### [Problem to work on]
Find the line with "Support for React 16, due: Jun 2 -> Jun 3". Repeat it and each line after it, exactly, down to the end of the records below.

[Opening Records for processing section]

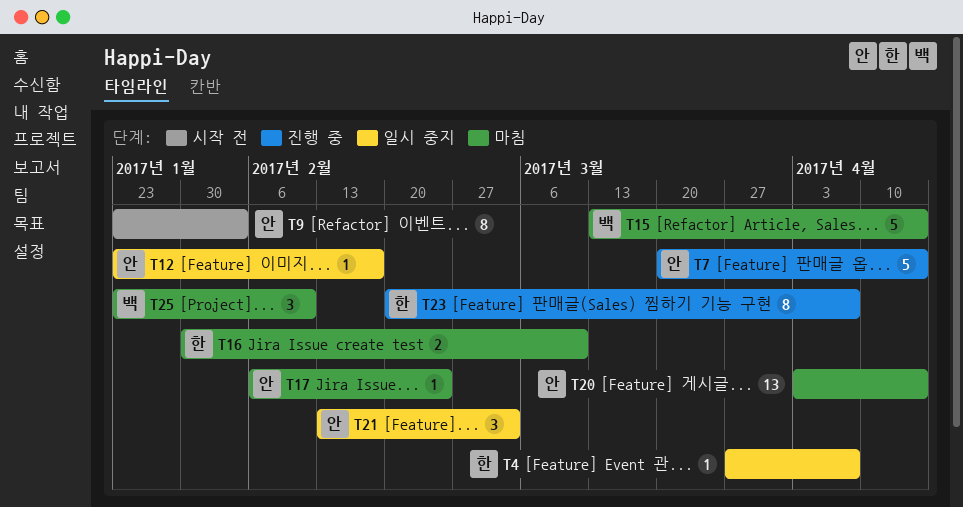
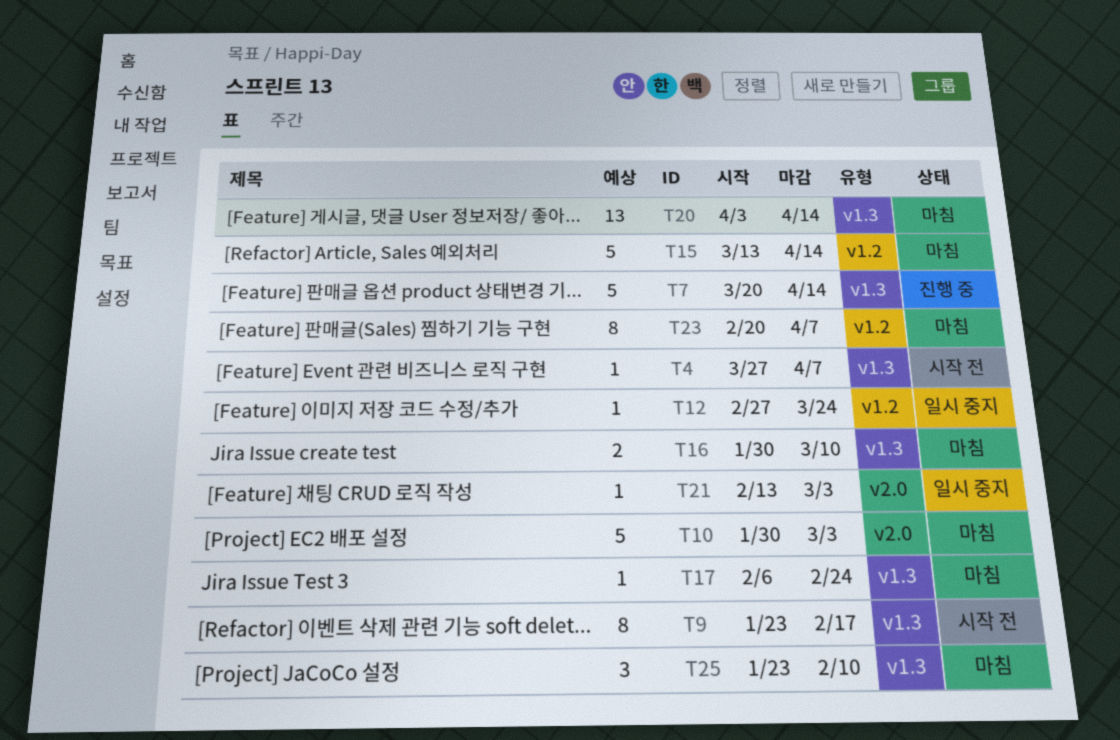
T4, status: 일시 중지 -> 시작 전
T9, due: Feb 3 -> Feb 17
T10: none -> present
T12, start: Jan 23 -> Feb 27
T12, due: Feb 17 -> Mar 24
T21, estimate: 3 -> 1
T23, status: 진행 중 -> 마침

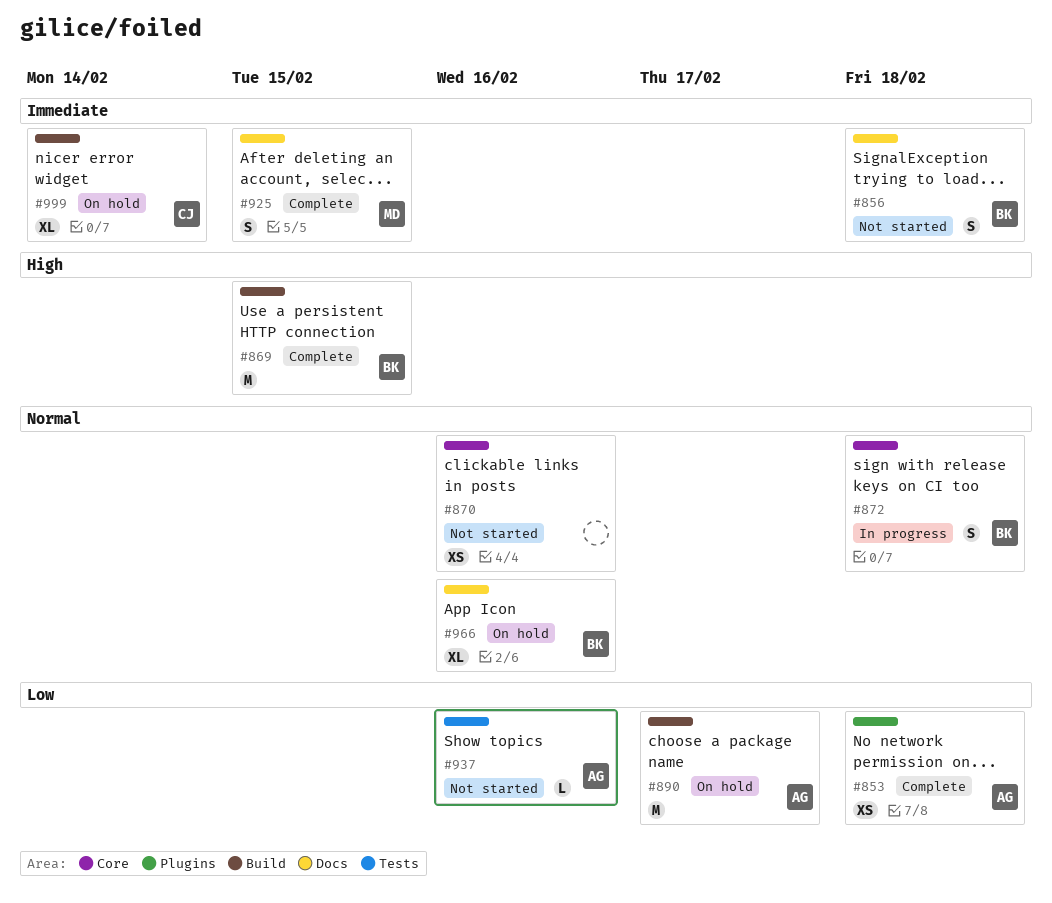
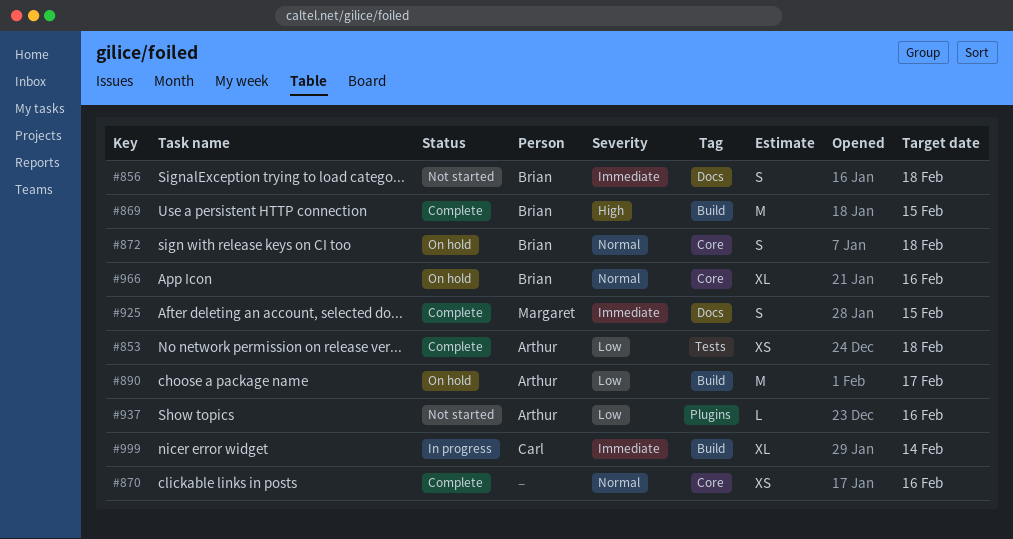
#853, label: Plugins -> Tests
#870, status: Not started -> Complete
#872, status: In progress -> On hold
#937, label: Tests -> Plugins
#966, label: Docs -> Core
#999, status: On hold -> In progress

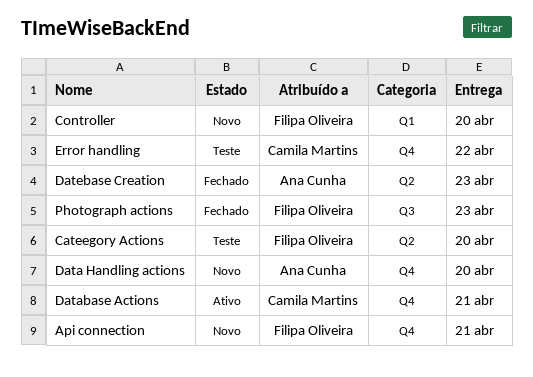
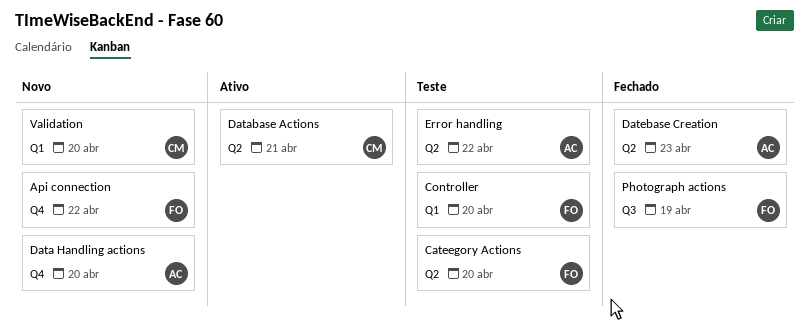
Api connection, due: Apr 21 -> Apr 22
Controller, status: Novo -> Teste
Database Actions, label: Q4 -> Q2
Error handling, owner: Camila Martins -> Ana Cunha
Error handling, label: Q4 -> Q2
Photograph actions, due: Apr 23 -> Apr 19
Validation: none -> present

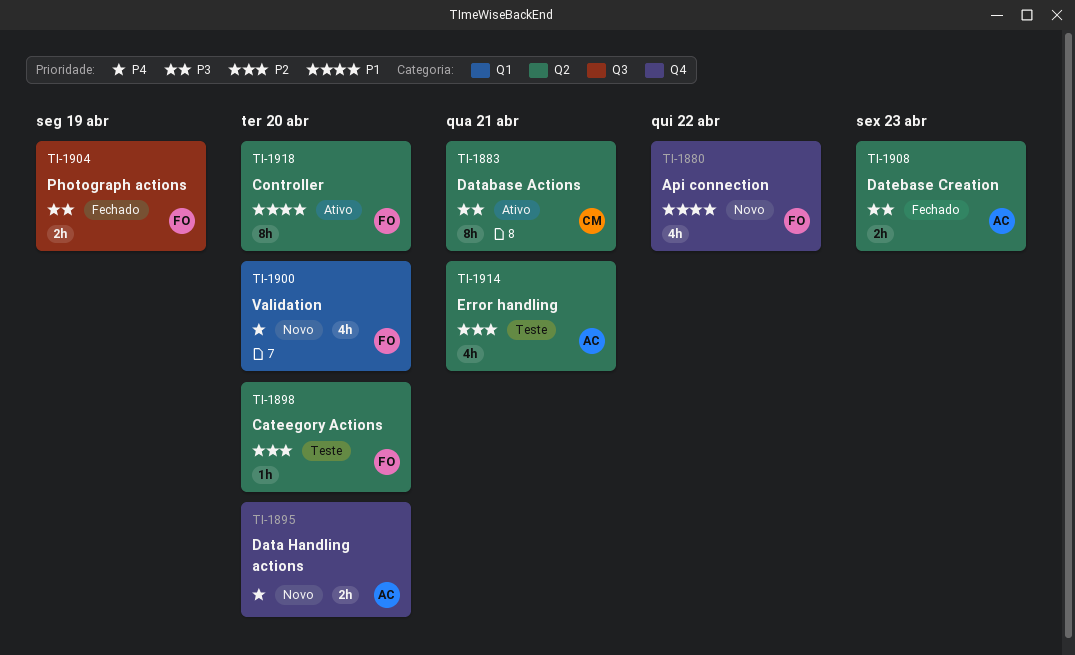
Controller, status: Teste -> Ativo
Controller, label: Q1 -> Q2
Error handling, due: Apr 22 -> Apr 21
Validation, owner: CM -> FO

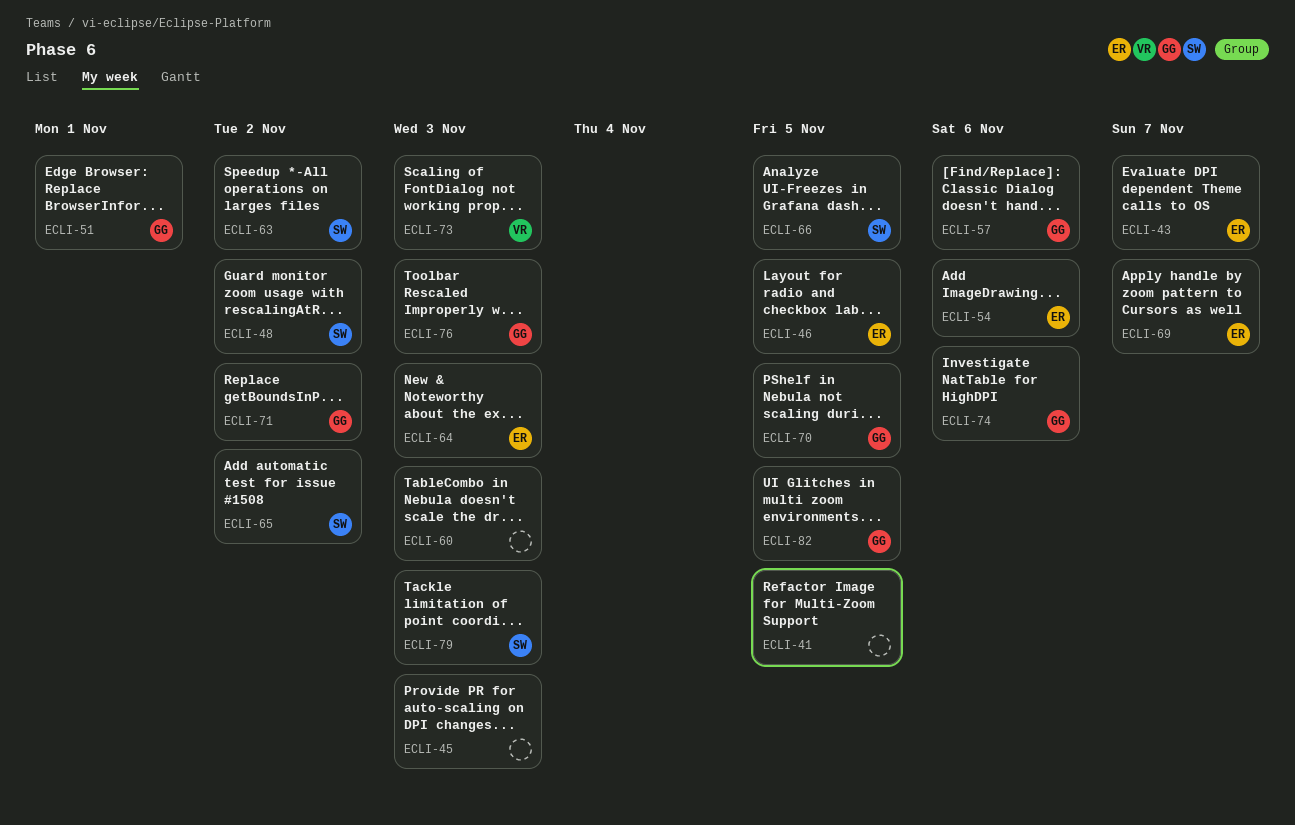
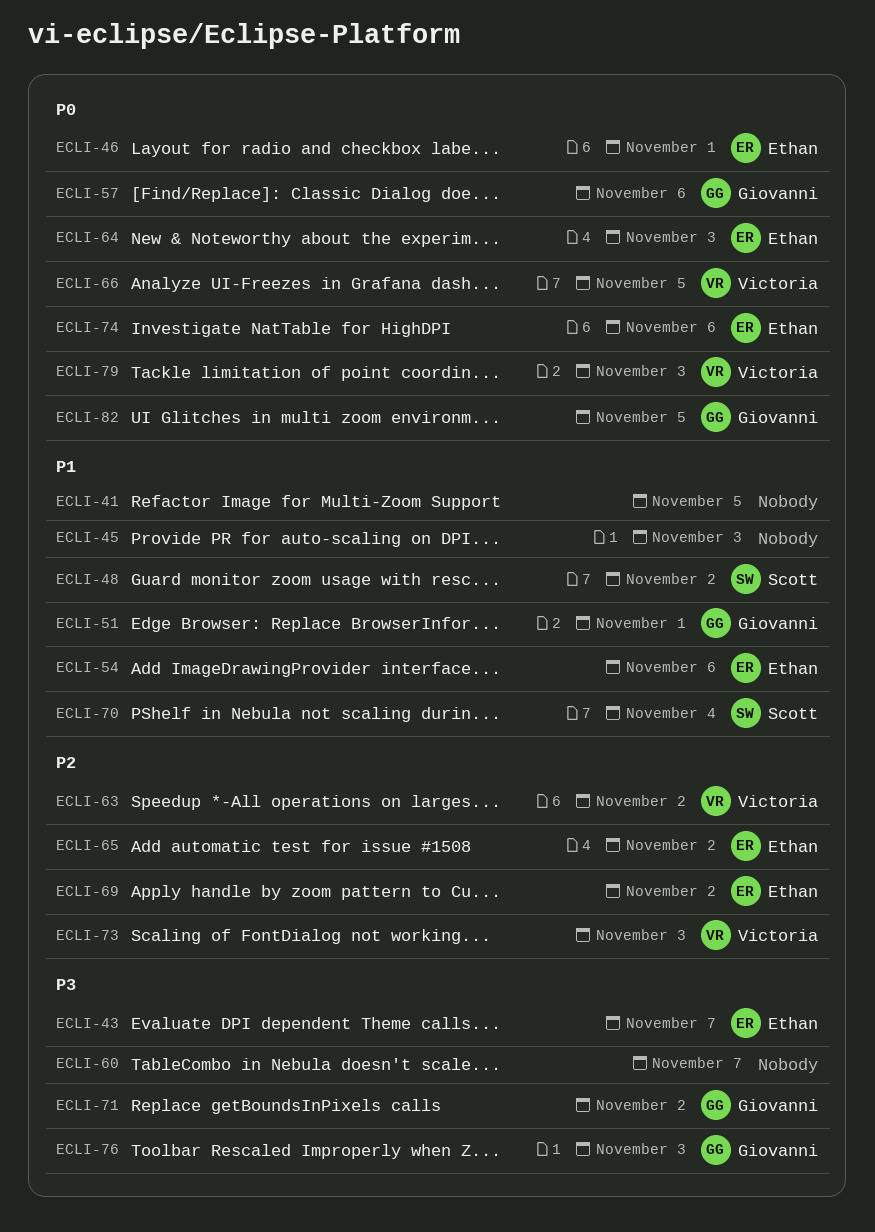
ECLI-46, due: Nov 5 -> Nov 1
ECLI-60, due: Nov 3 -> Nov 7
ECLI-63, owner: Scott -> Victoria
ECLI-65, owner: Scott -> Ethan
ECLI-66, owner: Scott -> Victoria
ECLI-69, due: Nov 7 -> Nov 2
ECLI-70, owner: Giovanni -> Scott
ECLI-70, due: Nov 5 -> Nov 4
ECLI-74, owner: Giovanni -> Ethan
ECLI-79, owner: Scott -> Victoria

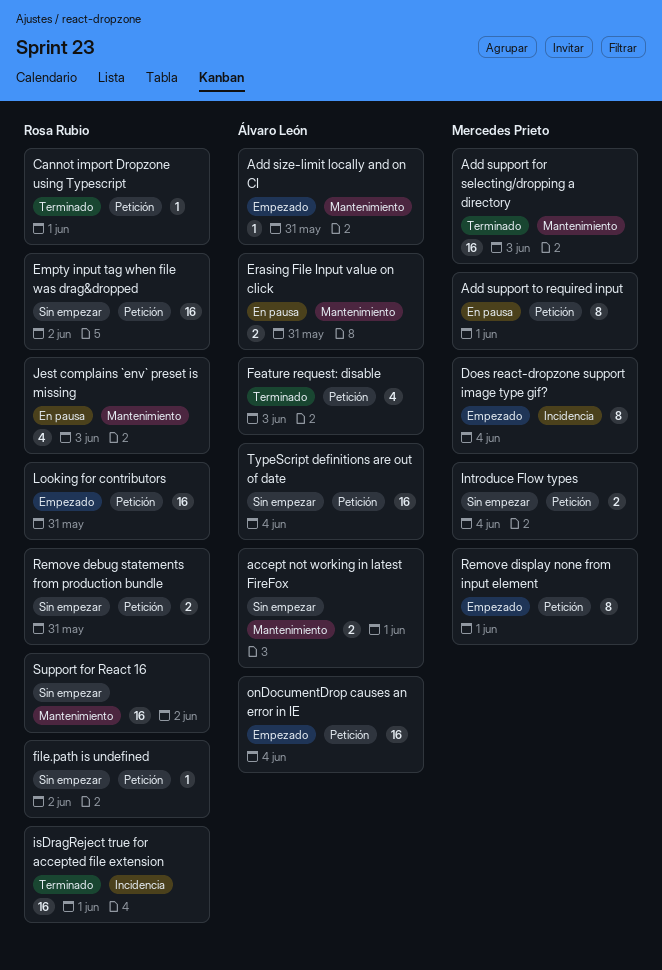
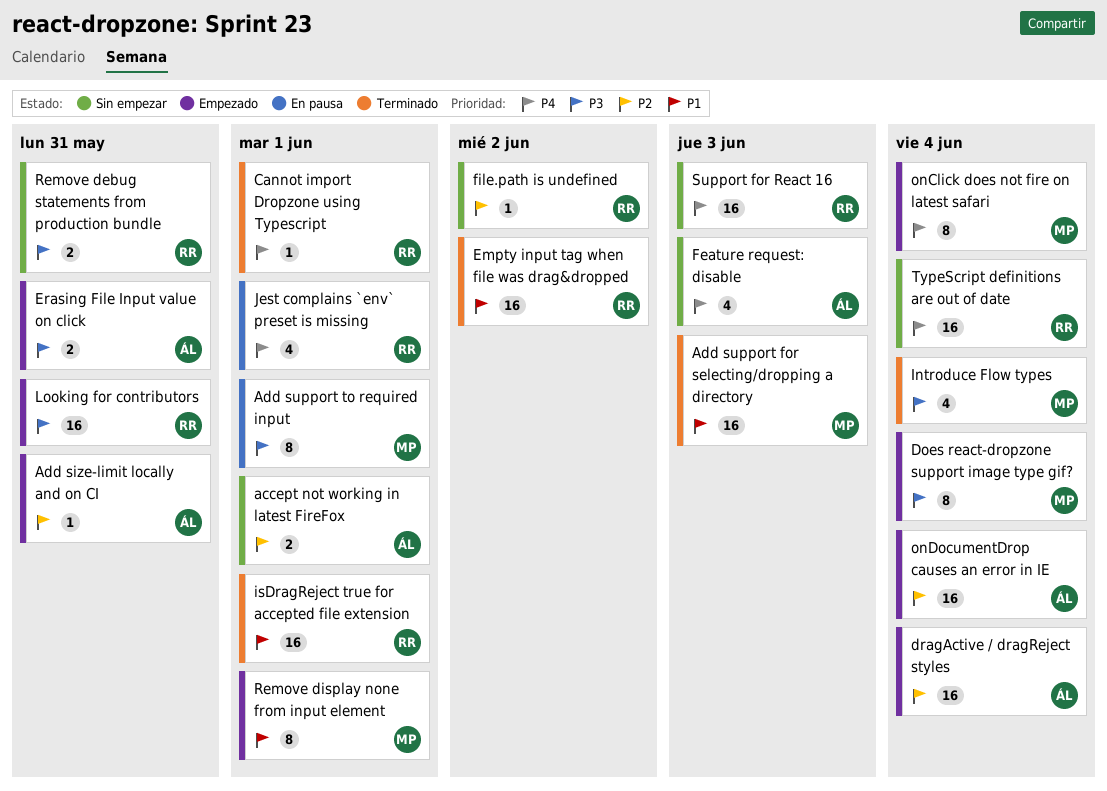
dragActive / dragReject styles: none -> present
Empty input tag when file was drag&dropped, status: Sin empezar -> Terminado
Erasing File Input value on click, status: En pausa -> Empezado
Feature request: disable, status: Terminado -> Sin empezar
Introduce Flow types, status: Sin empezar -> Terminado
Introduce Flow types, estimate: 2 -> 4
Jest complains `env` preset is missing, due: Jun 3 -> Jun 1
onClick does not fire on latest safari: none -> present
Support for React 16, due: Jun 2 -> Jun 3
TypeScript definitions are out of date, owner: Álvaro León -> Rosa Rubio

[Closing Records for processing section]

### [Finished task]
Support for React 16, due: Jun 2 -> Jun 3
TypeScript definitions are out of date, owner: Álvaro León -> Rosa Rubio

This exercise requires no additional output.